USDJPY has slightly reclaimed the 128 level, yet still remains below the 21-day EMA. 130 is the key level for further thrusts higher in USDJPY and on the downside 127 lows around end of April would be important to monitor. The RSI is bouncing higher around the 50 mark with room in either direction for bulls and bears.


Gold steadied after dipping below the key $1800 level during Monday. A weaker dollar and lower yields was enough for buyers to step in and defend that key psychological level. Powell’s comments pushed real yields higher and the 200-day SMA stopped the yellow metal in its tracks. Wednesday saw lower real yields, a only moderately stronger dollar and risk-off undertones propel gold higher. Gold had a very strong day on Thursday, surging through the 200-day SMA and reaching a high of just below $1850 as US yields rolled over and the dollar got clubbed lower. Will the yellow metal close above this key moving average into the weekend?


(Source: Tradingview - Past performance is not indicative of future performance.)

Gold is back reaching for the $1850 level as it remains above the key 200-day SMA. The RSI came very close to moving into oversold territory but now is charging higher. On the downside, the 200-day SMA and former range resistance around $1830 will be key for bulls to hold onto.


Brent bounced off the 50-day SMA as the week got underway on optimism around China’s lockdown easing as Shanghai reported 3 days of zero community spread. Then price ran into the $115 brick wall and dealt with various headwinds such as tariffs being placed on Russian oil as opposed to outright bans (more supply), the Biden administration showing signs of potentially lifting Venezuela’s sanction as they allow Chevron to negotiate their oil licence and Powell’s policy plans likely leading to demand destruction and lower growth.

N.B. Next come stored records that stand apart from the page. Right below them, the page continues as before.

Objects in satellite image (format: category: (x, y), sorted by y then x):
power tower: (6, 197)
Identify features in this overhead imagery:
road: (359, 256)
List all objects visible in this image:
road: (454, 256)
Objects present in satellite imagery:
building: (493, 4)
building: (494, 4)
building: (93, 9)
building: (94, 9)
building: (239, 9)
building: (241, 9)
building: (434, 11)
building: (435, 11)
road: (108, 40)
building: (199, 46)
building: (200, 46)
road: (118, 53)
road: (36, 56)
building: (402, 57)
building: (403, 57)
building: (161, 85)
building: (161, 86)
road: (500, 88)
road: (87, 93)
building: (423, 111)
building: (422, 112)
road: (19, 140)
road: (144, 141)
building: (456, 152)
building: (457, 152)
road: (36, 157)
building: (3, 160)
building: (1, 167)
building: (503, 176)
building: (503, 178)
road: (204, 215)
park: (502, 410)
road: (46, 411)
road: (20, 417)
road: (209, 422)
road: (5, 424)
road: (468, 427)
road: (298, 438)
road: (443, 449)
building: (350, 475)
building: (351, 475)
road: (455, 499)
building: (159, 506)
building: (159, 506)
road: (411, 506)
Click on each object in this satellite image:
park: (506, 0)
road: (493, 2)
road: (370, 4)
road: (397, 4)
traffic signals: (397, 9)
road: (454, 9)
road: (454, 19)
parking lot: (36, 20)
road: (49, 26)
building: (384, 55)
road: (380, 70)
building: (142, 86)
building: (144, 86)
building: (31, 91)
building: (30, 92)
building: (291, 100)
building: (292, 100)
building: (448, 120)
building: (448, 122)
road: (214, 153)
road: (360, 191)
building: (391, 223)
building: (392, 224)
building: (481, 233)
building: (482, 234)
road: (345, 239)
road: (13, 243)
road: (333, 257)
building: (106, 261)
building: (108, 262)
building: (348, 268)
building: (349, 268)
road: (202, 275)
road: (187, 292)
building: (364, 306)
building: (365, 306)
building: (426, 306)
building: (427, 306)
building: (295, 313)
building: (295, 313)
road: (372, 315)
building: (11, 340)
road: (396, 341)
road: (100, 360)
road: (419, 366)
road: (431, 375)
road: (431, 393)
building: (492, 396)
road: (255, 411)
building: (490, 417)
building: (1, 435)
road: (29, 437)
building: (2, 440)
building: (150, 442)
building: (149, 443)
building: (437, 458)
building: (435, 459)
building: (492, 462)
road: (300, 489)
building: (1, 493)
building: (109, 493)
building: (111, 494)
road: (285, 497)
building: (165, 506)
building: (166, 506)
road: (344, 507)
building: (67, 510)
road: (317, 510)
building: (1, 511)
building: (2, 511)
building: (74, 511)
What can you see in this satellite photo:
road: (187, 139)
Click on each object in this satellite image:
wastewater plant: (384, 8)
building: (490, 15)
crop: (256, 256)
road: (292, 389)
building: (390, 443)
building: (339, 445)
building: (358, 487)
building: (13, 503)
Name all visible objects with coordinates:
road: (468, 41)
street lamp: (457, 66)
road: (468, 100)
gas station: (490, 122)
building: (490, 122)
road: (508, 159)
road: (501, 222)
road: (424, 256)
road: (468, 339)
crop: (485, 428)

Despite a significant drawdown in US crude inventory levels, oil was pulled down as other risk sensitive assets moved lower. Thursday brought some interesting news with China in talks with Russia to buy their oil to top up their strategic reserves. The Treasury Secretary Yellen also indicated that there had been no substantial progress regarding discussions for tariffs on Russian crude. Combining this with a renewed risk appetite and weaker USD saw the black liquid bounce off its 50-day SMA. Brent remains above its 50-day SMA as the weekend approaches.


(Source: Tradingview - Past performance is not indicative of future performance.)

Price is finding support in the middle of its range off the 50-day SMA and the $110 level. Targets wise, on the upside, $115 will be the major level to watch and on the downside, the 50-day SMA around $110 will be key. The RSI similarly to price is smack bang in the middle of its overbought and oversold bounds.